= Beginning of Section =

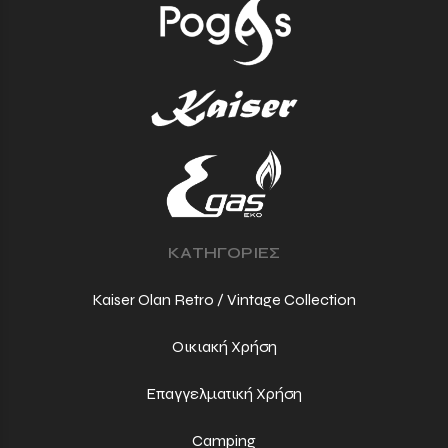
ΚΑΤΗΓΟΡΙΕΣ
Kaiser Olan Retro / Vintage Collection
Οικιακή Χρήση
Επαγγελματική Χρήση
Camping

= End of Section =

■ **Exercise description**
Each line of the material above either contains the word "Χρήση" or does not; state how many do, and nothing else.

■ **Exercise output**
2